Sogno di un valzer
In "Quadrivio", 6 giugno-14 agosto 1938. Un breve brano del romanzo sarà poi inserito dall'autore tra I piaceri della povertà, ne I piaceri (Milano, Bompiani, 1943)
Dopo un secondo soggiorno romano, Brancati nel '37 si trasferisce a Caltanissetta, dove insegna, approfondisce le ragioni ideologiche del suo rigetto nei confronti del fascismo e cerca l'antidoto alla collettiva "ubriacatura di stupidità" nella "noia" della provincia, da opporre all'attivismo ufficiale. In una novella, La noia del '937 (in Il vecchio con gli stivali e altri racconti, Milano, Bompiani, 1958), il protagonista infatti s'era fermato a Caltanissetta perché aveva intuito che qui "la noia toccherebbe un punto che altrove non aveva mai sfiorato", giungendo fino al suicidio, in un rifiuto radicale della società e della storia.
La tematica di Brancati si sviluppa quindi dagli Anni perduti (scritto a Catania tra il '34 e il '36 e pubblicato nel 1941, Firenze, Parenti) al Sogno di un valzer lungo il diagramma della noia, dipanandosi tra i due poli del romanzo di Nataca e del romanzo di Nissa. Osserva Sipala: "Se, rispetto agli Anni perduti, è evidente la simmetria per cui il programma del ballo è l'equivalente del progetto della torre panoramica, la diversità della conclusione (corruzione, follia e morte invece che il ritorno alla stasi) è dovuta forse alla volontà dello scrittore di accentuare i toni del tragico, trasferendo la trama in una società, quella della Sicilia occidentale, più incline all'esasperazione dei problemi intellettuali e ad un endemico pirandellismo."
L'omogeneità dei due testi risulta inoltre evidente dall'univocità del registro narrativo trascelto, che è quello comico; e infatti la conversione brancatiana al comico significa la fondazione di un progetto letterario che scopre la carica liberatoria del riso, la valenza utopica dell'ironia applicata sia al vitalismo velleitario dei "galli" di Nataca-Caloria-Catania, sia all'atteggiamento metafisico e filosofeggiante del ceto medio della Sicilia occidentale. Sul profondismo e il pirandellismo si esercita dunque l'intonazione comica dello scrittore che, nel '37, invia a "Omnibus" una Lettera su Gli amici di Nissa (ora in Il borghese e l'immensità, a c. di S. De Feo e G.A. Cibotto, Milano, Bompiani, 1973), nella quale "riferivo i discorsi intorno al mistero, all'al di là, chi siamo, la metempsicosi, ai quali, ogni notte, bisognava dare una conclusione prima di andare a letto"; e, l'anno seguente, scrive il Sogno di un valzer, in cui l'ironia si travasa nella satira in un'alternanza di combinazioni drammatiche, patetiche, ridicole.

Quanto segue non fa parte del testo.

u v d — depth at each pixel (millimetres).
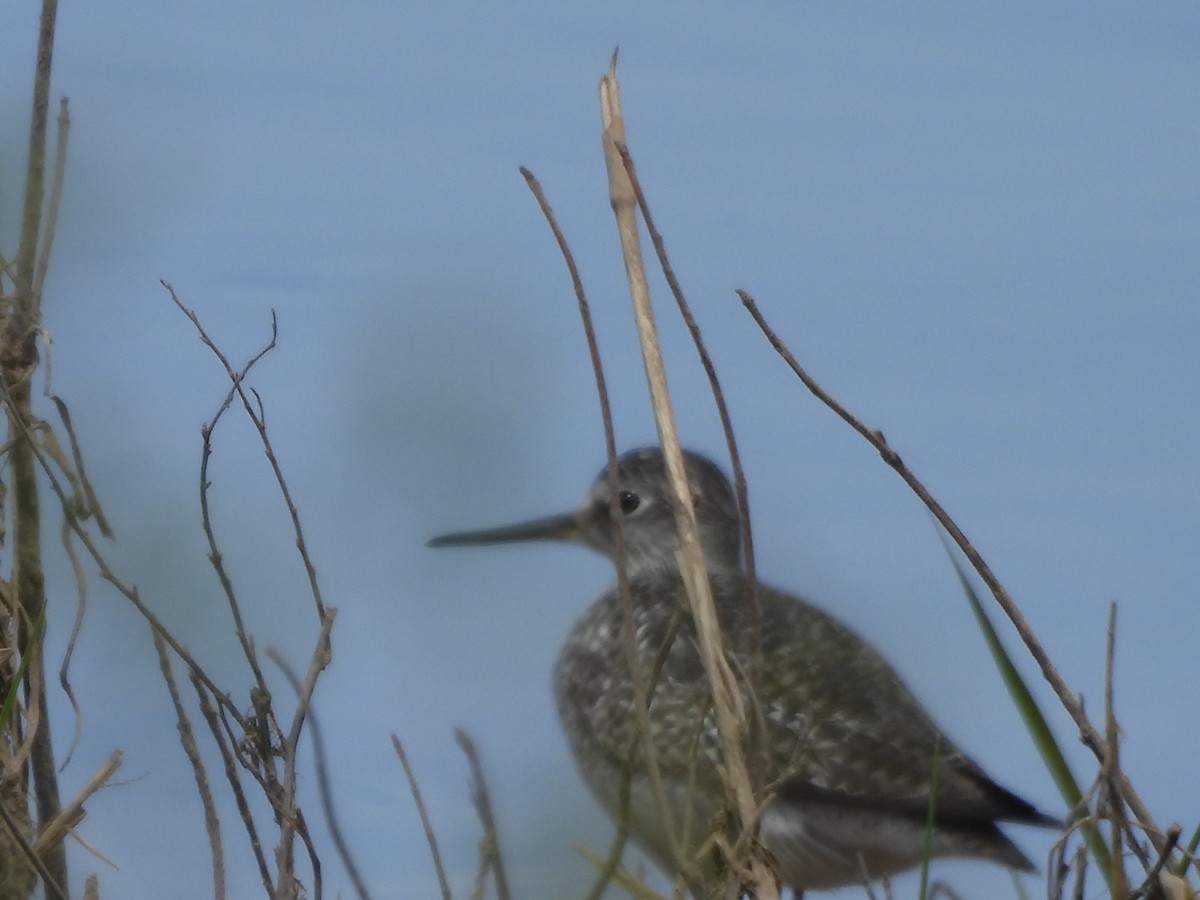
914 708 12695
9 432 9938
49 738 9531
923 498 8102
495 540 15570
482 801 7855
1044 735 8086
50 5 10242
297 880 8195
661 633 13344
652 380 8289
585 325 7676
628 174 8070
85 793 9203
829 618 13477
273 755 8461
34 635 9180
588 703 13367
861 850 11930
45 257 10203
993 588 8039
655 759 7418
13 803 9070
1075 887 7344
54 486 8961
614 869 7848
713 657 7633
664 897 8062
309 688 8102
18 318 10086
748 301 8070
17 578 9664
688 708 12461
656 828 12055
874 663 13031
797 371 8109
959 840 11578
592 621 14031
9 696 8695
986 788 11789
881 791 11820
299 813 8055
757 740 7926
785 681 12484
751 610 7883
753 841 7469
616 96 8750
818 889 12492
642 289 8453
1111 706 7504
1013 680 8125
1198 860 7492
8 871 8938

Nel romanzo il comico nasce da una serie di procedimenti linguistici: il modello pirandelliano infatti, relegato nella mimesi ideologica e letteraria, isolato nel dialogato e nel monologo interiore, viene inserito in un tessuto narrativo accuratamente tenuto su toni medi e colloquiali, alieno da procedimenti astrattizzanti. Ne risulta una oscillazione tra il discorso del racconto, enunciato su stilemi impressionistici di estensione realistica (il contesto è attualizzato da una serie di precise indicazioni fisiche, anagrafiche, topografiche e dalla minuzia di descrizioni, oltre che da un repertorio di ritratti e da un inventario di oggetti, finalizzati alla cronaca seria di un mondo piccino); la storia, la cui resa comica è legata al lessico astrattivo e ambiguo, semanticamente evanescente, procedente per negazioni, graduali approssimazioni, secondo un calco stereotipico pirandelliano (è un procedimento costante in Brancati, che fornirà anche altrove esempi di parodia del linguaggio letterario); e i dialoghi, giocati su una vasta rete di immagini metafisiche che, affiorando da una metastruttura culturale, declinano in gergo, luogo comune, proliferazioni manieristiche.
In quanto alla dimensione drammatica del Sogno, la singolare coincidenza tra l'omicidio che ne conclude l'inconsistente traccia narrativa e l'analogo scioglimento tragico del Podere di Federigo Tozzi, rifrange una luce obliqua e radente su tutto il romanzo di Brancati, autorizzandone una interpretazione di sociale "disagio", oltre che di privata follia.